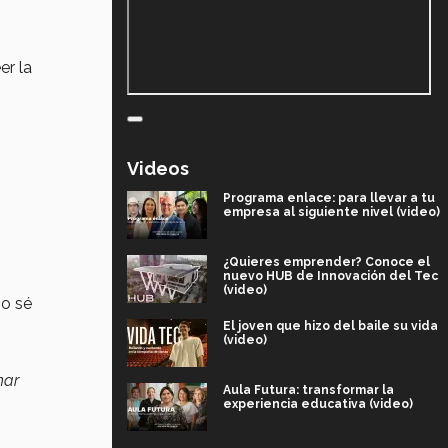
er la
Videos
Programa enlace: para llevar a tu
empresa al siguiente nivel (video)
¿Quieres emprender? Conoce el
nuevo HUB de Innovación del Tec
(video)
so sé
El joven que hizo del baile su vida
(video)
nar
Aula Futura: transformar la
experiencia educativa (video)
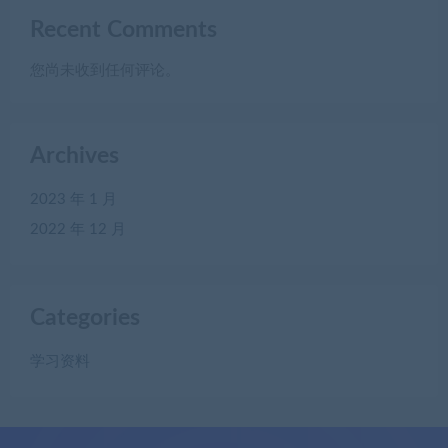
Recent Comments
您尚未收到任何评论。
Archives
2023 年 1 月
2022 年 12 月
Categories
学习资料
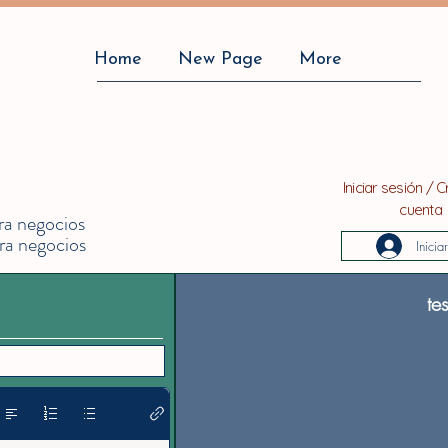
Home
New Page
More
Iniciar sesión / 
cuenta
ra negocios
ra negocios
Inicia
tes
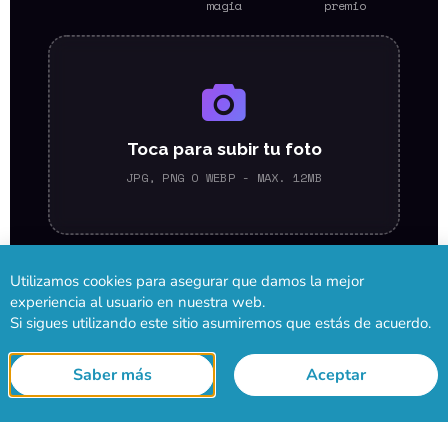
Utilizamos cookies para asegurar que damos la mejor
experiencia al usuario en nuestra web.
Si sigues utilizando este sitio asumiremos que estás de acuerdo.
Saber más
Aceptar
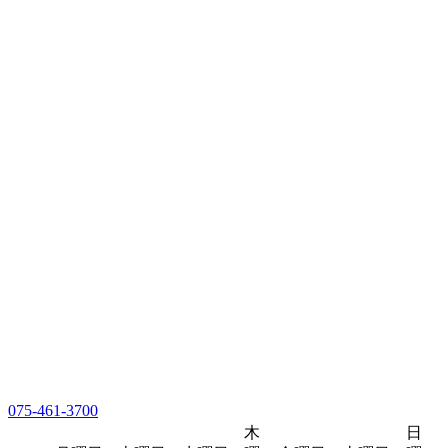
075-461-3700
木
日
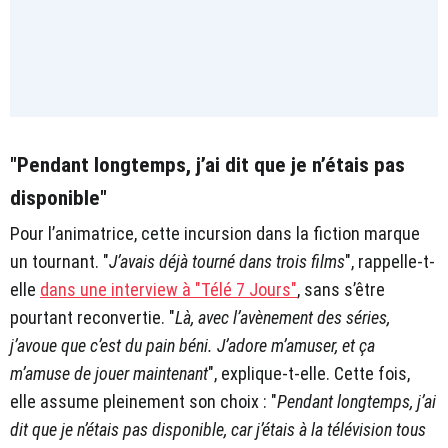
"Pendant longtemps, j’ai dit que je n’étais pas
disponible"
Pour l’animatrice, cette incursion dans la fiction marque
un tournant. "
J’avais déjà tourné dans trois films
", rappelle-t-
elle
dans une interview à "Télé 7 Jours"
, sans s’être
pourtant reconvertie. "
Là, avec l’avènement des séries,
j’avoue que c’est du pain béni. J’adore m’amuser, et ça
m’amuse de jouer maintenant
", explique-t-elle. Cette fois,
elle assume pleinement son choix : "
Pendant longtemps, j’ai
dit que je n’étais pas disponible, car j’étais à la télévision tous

- - - - - - -

YOUR ASSIGNMENT: Swap "Recent Comments" for "Latest Comments" in all the rows above and give them again with everything else unchanged. Leave out the pictures.

PROBLEM SOLUTION:
er la
Videos
Programa enlace: para llevar a tu
empresa al siguiente nivel (video)
¿Quieres emprender? Conoce el
nuevo HUB de Innovación del Tec
(video)
so sé
El joven que hizo del baile su vida
(video)
nar
Aula Futura: transformar la
experiencia educativa (video)
Latest Comments
您尚未收到任何评论。
Archives
2023 年 1 月
2022 年 12 月
Categories
学习资料
Home
New Page
More
Iniciar sesión / 
cuenta
ra negocios
ra negocios
Inicia
tes
Utilizamos cookies para asegurar que damos la mejor
experiencia al usuario en nuestra web.
Si sigues utilizando este sitio asumiremos que estás de acuerdo.
Saber más
Aceptar
075-461-3700
木
日
"Pendant longtemps, j’ai dit que je n’étais pas
disponible"
Pour l’animatrice, cette incursion dans la fiction marque
un tournant. "
J’avais déjà tourné dans trois films
", rappelle-t-
elle
dans une interview à "Télé 7 Jours"
, sans s’être
pourtant reconvertie. "
Là, avec l’avènement des séries,
j’avoue que c’est du pain béni. J’adore m’amuser, et ça
m’amuse de jouer maintenant
", explique-t-elle. Cette fois,
elle assume pleinement son choix : "
Pendant longtemps, j’ai
dit que je n’étais pas disponible, car j’étais à la télévision tous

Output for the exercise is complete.